Davide Martorana, PhD

Study:  Exome Sequencing in EGPA Patients
Institution:  Diagnostic Department, Medical Genetics Unit, University Hospital of Parma, Parma, Italy
Award:  $48,000, two-year study

Summary:  Eosinophilic granulomatosis with polyangiitis (EGPA) is a multisystem disorder, belonging to the small vessel anti-neutrophil cytoplasmic antibody (ANCA)-associated vasculitides (AAVs).  EGPA is defined as an eosinophil-rich and granulomatous inflammation often involving the respiratory tract, and necrotizing vasculitis predominantly affecting small to medium-sized vessels, associated with asthma and eosinophilia.

EGPA incidence is of 0.5–6.8 new cases/year per million populations, whereas its prevalence is 10.7–13 cases per million populations.
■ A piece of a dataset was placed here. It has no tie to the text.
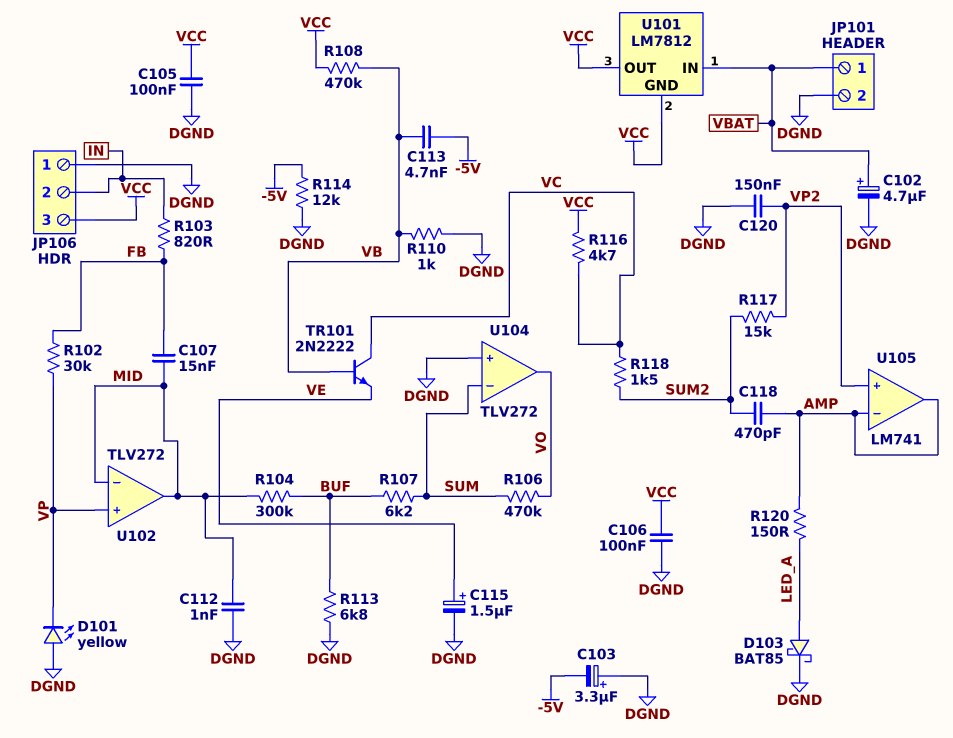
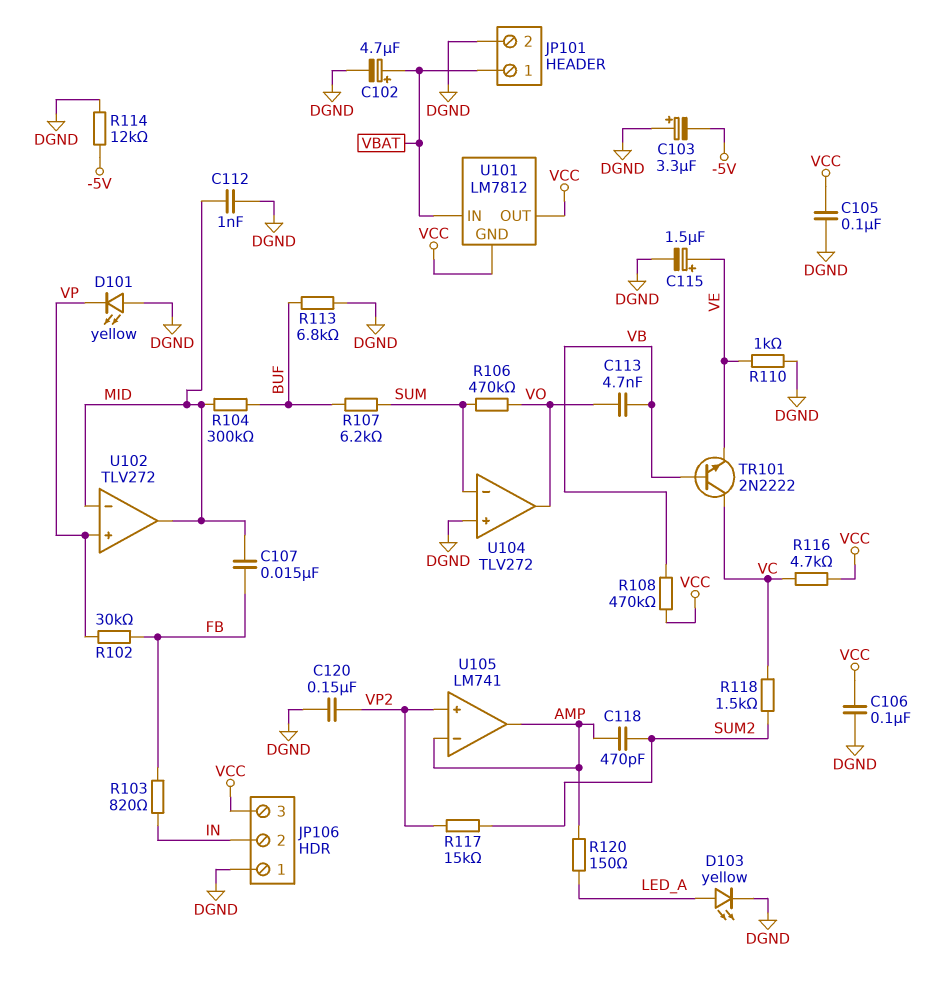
C113: 4.7nF (-5V, VB) -> 4.7nF (VB, VO)
D103: schottky BAT85 (A LED_A, K DGND) -> LED yellow (A LED_A, K DGND)
R110: 1k (DGND, VB) -> 1k (DGND, VE)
The disease mostly affects subjects between 40 and 60 years old and the mean age at diagnosis is 48 years.

EGPA pathogenesis is not well known.  The disease is probably the result of a complex interaction in which genetically and environmental factors lead to an inflammatory response whose principal players are eosinophils, T, and B lymphocytes.

The Whole Exome Sequencing (WES) test is a highly complex test that is newly developed for the identification of changes in a patient’s DNA that are causative or related to their medical concerns.

The exome refers to the portion of the human genome that contains functionally important sequences of DNA that direct the body to make proteins essential for the body to function properly.  These regions of DNA are referred to as exons.  It is known that most of the errors that occur in DNA sequences that then lead to genetic disorders are located in the exons.  Therefore the WES test is thought to be an efficient method of analyzing a patient’s DNA to discover the genetic cause of diseases or disabilities.

In contrast to current sequencing tests that analyze one gene or small groups of related genes at a time, the WES test will analyze the exons or coding regions of thousands of genes simultaneously using next-generation sequencing techniques.


Specific aims of this study will be to develop newer potential EGPA diagnostic and prognostic biomarkers by exome sequencing and computational modeling, clinical subset stratification of EGPA patients on the basis of the genetic study and to ascertain the diagnostic-prognostic role of the whole findings.

The ultimate goal is the development of personalized medicine, in order to find rational means to optimize drug therapy, with respect to the patients’ genotype, to ensure maximum efficacy with minimal adverse effects and saving costs for the health system.